Harvey finished off the cold water and handed the cup back to R.L., who held on to a filthy mop matted with dirt and hair. Light spilled from the metal door down the hall, cracked enough for Bailey to see Manion sitting on his fat ass, smoking a cigar, snorting and laughing it up with a trusty.

 

“More,” Harvey said.

 

R.L. disappeared back through the cracked door to stand before Manion to ask permission to fill the cup. Harvey walked to the narrow, oblong window, scratching his pecker, and held on to the bars, studying the drop and the route the alley took out into the downtown. He felt the thickness of the metal in his fingers and pushed his face through, just to catch a bit of wind but also stealing more comfort, being inside and paying for what he’d done.

 

“Once you sell it, you can’t take it back.”

 

The boy held the metal cup through the bars. Harvey just stared at him. “You spades always talk in riddles?”

 

“Your soul,” R.L. said, whispering. “You sell it and it’s gone. Ain’t no return policy on that.”

 

“How can you sell something you don’t have?” Harvey asked. “It’s all applesauce for simple folks.”

 

“I ain’t no simpleton,” R.L. said. “Take the water.”

 

The whole jail corridor was dark except for the slice cutting through the door, Manion gone from the chair now but a cloud of smoke left in his place. The boy’s face bony and skeletal, big-eyed and serious. “I’m givin’ you warning. You be careful for Mr. Manion. He’ll rip your guts out. He’s not your mark.”

 

“What are you talking about?”

 

“You make a deal with that man and he’ll own you.”

 

“Go peddle your goofer dust somewhere else,” Harvey said, tossing the empty cup to the floor, the clang sounding like a symphony along the concrete and metal doors. “I write my own goddamn ticket.”

 

“I know’d an old fella once that could talk to dead folks,” R.L. said. “You can say it ain’t true.

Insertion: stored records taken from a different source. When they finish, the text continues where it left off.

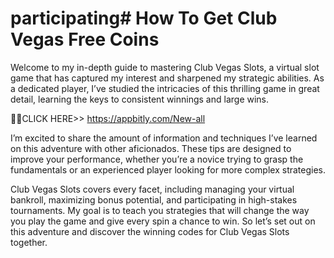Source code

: # participating# How To Get  Club Vegas Free Coins

Welcome to my in-depth guide to mastering Club Vegas Slots, a virtual slot game that has captured my interest and sharpened my strategic abilities. As a dedicated player, I’ve studied the intricacies of this thrilling game in great detail, learning the keys to consistent winnings and large wins.


🎁🎁CLICK HERE>> https://appbitly.com/New-all


I’m excited to share the amount of information and techniques I’ve learned on this adventure with other aficionados. These tips are designed to improve your performance, whether you’re a novice trying to grasp the fundamentals or an experienced player looking for more complex strategies.

Club Vegas Slots covers every facet, including managing your virtual bankroll, maximizing bonus potential, and participating in high-stakes tournaments. My goal is to teach you strategies that will change the way you play the game and give every spin a chance to win. So let’s set out on this adventure and discover the winning codes for Club Vegas Slots together.

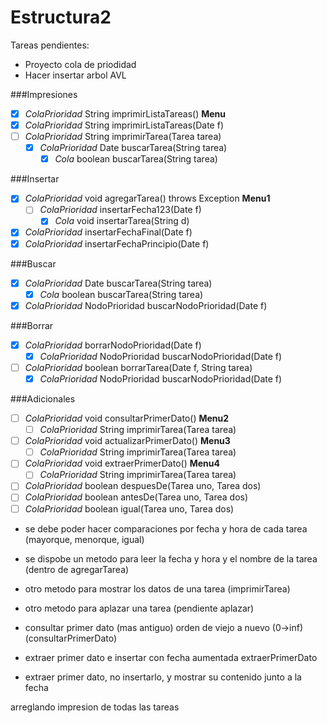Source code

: # Estructura2
Tareas pendientes:
- Proyecto cola de priodidad
- Hacer insertar arbol AVL

###Impresiones

- [x] _ColaPrioridad_ String imprimirListaTareas() **Menu**
- [x] _ColaPrioridad_ String imprimirListaTareas(Date f)
- [ ] _ColaPrioridad_ String imprimirTarea(Tarea tarea)
	- [x] _ColaPrioridad_  Date buscarTarea(String tarea)
		- [x] _Cola_ boolean buscarTarea(String tarea)

###Insertar

- [x] _ColaPrioridad_ void agregarTarea() throws Exception **Menu1**
	- [ ] _ColaPrioridad_ insertarFecha123(Date f)
		- [x] _Cola_ void insertarTarea(String d)
- [x] _ColaPrioridad_ insertarFechaFinal(Date f)
- [x] _ColaPrioridad_ insertarFechaPrincipio(Date f)

###Buscar

- [x] _ColaPrioridad_  Date buscarTarea(String tarea)
	- [x] _Cola_ boolean buscarTarea(String tarea)
- [x] _ColaPrioridad_  NodoPrioridad buscarNodoPrioridad(Date f)

###Borrar

- [x] _ColaPrioridad_ borrarNodoPrioridad(Date f)
	- [x] _ColaPrioridad_  NodoPrioridad buscarNodoPrioridad(Date f)
- [ ] _ColaPrioridad_ boolean borrarTarea(Date f, String tarea)
	- [x] _ColaPrioridad_  NodoPrioridad buscarNodoPrioridad(Date f)

###Adicionales

- [ ] _ColaPrioridad_ void consultarPrimerDato() **Menu2**
	- [ ] _ColaPrioridad_ String imprimirTarea(Tarea tarea)
- [ ] _ColaPrioridad_ void actualizarPrimerDato() **Menu3**
	- [ ] _ColaPrioridad_ String imprimirTarea(Tarea tarea)
- [ ] _ColaPrioridad_ void extraerPrimerDato() **Menu4**
	- [ ] _ColaPrioridad_ String imprimirTarea(Tarea tarea)

- [ ] _ColaPrioridad_ boolean despuesDe(Tarea uno, Tarea dos)
- [ ] _ColaPrioridad_ boolean antesDe(Tarea uno, Tarea dos)
- [ ] _ColaPrioridad_ boolean igual(Tarea uno, Tarea dos)

- se debe poder hacer comparaciones por fecha y hora de cada tarea (mayorque, menorque, igual)
+ se dispobe un metodo para leer la fecha y hora y el nombre de la tarea (dentro de agregarTarea)
- otro metodo para mostrar los datos de una tarea (imprimirTarea)
- otro metodo para aplazar una tarea (pendiente aplazar)

- consultar primer dato (mas antiguo) orden de viejo a nuevo (0->inf) (consultarPrimerDato)
- extraer primer dato e insertar con fecha aumentada extraerPrimerDato
- extraer primer dato, no insertarlo, y mostrar su contenido junto a la fecha

arreglando impresion de todas las tareas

But he swears on it. He said they come to you when you’s asleep because then you won’t doubt them.”

 

“Leave me alone, boy.”

 

“Watch out for Mr. Manion.”

 

“I’m gonna own that fella.”

 

“Don’t take this as disrespect,” R.L. said, gripping the mop in both hands. “But I think it’s in the reverse.”

 

“Is he gonna steal my soul?”

 

“Seems like you done sold that long ago.”